_READING TEXT_.
• • • • •
I was unable to extract any more useful details about how kids at her school use other kids to shakedown, beat up, or bully the classmates not "loyal" to them. I couldn't help but quip to myself that I needed some muscle to be loyal to me so I could get more information from this girl. Her "people" follow her orders to clear the chalkboard, straighten the rulers, and generally tidy the classroom. Sure, not evil -- good, even -- but ... but ...

Little-Mobster
Li'l Mobster

Two thoughts burned through my mind like a car hit with with a Molotov cocktail as we chatted:

1. Cliques, Posses, Mobs are very real socialization ills wandering our schools. The teachers can't be oblivious to the language their students use to describe their "tribes." The vocabulary word of choice tickles my spine the way the sight of a large man in a black hat and trench coat in an alley at night would prickle my skin. This isn't optimal. And while I have coworkers who are friends and others whom I merely greet in passing -- if that -- there is no talk of loyalties. We work together and should factions arise it would be detrimental to everyone. Schools, I feel, should be similarly motivated.

2. The focus of schools is not primarily academics. As Paul Graham argues so well in his essay on nerds, school is not about the colloquial "3 Rs." Graham claims that schools exist "to keep kids locked up in one place for a big chunk of the day so adults can get things done." He's not the only one to make that point. I've heard people suggest that school days should be longer and more frequent so parents who have to work can have a place to keep their children. The parents I know who both have to work tell me that day care is absurdly expensive; tax-funded classrooms are a much cheaper babysitter. As the holidays roll around, they begin to wonder how they will keep their children watched after while they go to work. We rightly want to protect children, but when the very structure in which they spend the majority of their waking hours is built around loyalties to other children, Graham's essay shows itself ever more true.
• • • • •
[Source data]

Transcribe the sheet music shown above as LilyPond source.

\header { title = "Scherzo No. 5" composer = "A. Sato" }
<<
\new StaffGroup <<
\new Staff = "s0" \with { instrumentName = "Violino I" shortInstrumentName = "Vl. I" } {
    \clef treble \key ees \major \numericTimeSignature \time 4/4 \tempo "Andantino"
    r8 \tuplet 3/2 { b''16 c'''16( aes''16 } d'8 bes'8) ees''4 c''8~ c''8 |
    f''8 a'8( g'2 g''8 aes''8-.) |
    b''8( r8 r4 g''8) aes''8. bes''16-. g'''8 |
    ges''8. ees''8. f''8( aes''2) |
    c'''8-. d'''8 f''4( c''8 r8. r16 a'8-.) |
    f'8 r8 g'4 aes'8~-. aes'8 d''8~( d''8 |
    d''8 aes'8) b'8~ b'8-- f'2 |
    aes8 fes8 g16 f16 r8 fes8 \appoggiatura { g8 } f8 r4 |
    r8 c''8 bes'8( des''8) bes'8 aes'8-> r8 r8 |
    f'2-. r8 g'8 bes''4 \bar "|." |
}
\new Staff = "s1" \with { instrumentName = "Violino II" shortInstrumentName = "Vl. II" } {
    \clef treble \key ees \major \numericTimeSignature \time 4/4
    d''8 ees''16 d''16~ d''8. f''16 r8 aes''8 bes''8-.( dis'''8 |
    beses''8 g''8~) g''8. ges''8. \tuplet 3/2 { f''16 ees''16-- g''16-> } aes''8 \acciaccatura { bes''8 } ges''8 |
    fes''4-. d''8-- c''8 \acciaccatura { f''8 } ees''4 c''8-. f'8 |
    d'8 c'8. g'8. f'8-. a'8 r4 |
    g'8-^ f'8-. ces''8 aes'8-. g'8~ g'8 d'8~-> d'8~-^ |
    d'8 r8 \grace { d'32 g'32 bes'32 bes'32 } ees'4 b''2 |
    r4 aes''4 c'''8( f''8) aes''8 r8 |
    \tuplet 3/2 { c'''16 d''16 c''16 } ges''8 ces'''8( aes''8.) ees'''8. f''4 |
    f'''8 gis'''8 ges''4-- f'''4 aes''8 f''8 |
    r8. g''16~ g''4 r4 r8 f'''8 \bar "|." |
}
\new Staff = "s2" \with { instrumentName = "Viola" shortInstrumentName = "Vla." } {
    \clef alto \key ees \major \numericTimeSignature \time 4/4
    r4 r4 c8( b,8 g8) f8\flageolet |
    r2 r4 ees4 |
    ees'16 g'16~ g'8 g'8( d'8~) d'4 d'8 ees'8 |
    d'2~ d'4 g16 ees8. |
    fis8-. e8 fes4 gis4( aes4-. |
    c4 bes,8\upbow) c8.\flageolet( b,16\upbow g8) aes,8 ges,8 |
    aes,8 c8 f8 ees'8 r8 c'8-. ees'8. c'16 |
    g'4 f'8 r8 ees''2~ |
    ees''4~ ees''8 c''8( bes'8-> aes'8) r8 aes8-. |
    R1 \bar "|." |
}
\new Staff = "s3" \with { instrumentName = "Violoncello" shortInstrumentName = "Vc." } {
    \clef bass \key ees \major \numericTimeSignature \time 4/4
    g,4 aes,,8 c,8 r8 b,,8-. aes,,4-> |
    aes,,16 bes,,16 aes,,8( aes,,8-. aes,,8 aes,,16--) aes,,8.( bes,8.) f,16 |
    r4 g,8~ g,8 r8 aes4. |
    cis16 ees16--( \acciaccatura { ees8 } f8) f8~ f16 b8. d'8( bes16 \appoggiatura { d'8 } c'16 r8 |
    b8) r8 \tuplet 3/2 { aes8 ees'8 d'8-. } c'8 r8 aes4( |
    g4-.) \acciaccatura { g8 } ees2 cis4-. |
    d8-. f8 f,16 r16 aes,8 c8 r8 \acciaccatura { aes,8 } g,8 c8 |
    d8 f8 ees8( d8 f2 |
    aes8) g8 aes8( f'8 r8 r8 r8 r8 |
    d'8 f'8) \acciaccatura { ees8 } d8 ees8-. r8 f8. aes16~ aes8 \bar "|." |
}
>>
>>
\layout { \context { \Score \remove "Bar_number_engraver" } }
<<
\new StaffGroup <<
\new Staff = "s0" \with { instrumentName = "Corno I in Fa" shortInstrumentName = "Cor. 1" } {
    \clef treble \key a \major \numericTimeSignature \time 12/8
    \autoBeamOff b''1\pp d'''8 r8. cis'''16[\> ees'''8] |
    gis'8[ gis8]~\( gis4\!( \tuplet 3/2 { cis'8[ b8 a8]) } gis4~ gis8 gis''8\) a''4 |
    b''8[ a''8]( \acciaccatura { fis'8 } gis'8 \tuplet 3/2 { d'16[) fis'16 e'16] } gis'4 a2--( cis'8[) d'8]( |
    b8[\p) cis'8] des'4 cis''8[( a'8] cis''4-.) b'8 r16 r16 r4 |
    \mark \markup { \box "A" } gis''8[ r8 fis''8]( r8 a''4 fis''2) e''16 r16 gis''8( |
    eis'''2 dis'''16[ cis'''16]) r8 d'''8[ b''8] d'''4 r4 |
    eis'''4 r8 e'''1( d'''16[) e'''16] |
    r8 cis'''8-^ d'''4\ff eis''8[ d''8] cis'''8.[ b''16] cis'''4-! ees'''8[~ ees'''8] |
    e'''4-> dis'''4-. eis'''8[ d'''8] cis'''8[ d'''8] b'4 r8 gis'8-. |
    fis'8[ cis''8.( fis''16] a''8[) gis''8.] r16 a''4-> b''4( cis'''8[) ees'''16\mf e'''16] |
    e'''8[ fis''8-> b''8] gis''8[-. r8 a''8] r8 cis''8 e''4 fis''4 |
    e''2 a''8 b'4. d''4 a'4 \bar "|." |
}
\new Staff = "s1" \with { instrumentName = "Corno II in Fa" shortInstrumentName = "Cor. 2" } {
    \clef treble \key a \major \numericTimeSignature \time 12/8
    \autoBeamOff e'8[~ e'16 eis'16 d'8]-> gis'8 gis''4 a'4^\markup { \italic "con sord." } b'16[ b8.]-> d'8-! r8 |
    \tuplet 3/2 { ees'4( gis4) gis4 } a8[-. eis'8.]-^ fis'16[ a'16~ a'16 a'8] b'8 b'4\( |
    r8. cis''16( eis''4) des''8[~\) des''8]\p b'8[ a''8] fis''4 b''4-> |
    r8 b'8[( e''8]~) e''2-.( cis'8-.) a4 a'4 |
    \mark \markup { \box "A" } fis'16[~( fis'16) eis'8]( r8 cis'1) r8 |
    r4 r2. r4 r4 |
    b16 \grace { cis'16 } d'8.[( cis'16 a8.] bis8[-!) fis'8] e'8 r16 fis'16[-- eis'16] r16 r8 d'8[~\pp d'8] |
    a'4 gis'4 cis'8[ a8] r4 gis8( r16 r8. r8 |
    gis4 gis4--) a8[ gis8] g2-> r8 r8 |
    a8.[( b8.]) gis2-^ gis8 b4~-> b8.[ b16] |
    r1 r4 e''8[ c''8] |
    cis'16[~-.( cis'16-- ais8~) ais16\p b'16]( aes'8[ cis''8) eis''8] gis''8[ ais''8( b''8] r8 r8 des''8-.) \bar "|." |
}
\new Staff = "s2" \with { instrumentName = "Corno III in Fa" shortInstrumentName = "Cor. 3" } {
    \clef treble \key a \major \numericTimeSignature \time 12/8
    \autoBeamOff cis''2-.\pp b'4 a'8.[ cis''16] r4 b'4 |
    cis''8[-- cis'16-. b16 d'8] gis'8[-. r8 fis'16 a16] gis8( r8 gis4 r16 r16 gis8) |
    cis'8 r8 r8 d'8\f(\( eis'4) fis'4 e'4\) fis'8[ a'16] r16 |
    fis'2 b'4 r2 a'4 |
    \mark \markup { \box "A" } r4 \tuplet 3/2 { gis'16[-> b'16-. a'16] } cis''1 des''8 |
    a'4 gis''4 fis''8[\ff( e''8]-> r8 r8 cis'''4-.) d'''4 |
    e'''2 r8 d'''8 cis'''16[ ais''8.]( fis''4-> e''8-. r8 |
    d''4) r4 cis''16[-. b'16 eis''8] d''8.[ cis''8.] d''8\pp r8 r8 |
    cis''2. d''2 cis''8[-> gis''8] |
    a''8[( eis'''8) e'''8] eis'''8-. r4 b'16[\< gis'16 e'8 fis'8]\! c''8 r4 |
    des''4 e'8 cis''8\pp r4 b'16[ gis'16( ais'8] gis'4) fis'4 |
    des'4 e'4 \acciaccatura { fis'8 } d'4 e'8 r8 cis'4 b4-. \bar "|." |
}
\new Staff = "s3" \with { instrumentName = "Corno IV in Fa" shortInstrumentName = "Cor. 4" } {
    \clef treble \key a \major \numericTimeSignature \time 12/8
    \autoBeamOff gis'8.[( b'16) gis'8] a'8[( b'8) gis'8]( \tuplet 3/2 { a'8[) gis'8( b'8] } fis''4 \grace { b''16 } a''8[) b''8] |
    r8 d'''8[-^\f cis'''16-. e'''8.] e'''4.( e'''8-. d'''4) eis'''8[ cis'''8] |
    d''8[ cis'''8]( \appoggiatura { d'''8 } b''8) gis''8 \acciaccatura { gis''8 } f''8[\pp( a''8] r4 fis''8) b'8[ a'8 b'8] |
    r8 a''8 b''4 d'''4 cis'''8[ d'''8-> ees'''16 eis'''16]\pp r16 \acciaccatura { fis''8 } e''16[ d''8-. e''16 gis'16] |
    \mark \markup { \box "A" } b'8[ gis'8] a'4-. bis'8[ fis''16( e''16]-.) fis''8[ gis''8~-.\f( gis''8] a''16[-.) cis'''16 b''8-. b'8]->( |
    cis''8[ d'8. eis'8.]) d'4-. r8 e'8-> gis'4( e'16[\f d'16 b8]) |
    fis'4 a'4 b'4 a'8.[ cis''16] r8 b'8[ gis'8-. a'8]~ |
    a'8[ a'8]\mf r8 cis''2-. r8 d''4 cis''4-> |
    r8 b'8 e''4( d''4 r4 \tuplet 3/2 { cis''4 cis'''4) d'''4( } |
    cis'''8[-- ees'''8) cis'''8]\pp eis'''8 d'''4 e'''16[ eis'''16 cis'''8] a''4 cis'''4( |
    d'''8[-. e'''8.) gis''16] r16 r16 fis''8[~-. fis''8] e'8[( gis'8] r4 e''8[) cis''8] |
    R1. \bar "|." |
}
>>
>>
• • • • •
_TASK DESCRIPTION_.
Rewrite the part of the passage on school cliques that begins with "Little-Mobster" and ends with "be similarly motivated.", putting "rival groups" in place of "factions".

_EXERCISE RESULT_.
Little-Mobster
Li'l Mobster

Two thoughts burned through my mind like a car hit with with a Molotov cocktail as we chatted:

1. Cliques, Posses, Mobs are very real socialization ills wandering our schools. The teachers can't be oblivious to the language their students use to describe their "tribes." The vocabulary word of choice tickles my spine the way the sight of a large man in a black hat and trench coat in an alley at night would prickle my skin. This isn't optimal. And while I have coworkers who are friends and others whom I merely greet in passing -- if that -- there is no talk of loyalties. We work together and should rival groups arise it would be detrimental to everyone. Schools, I feel, should be similarly motivated.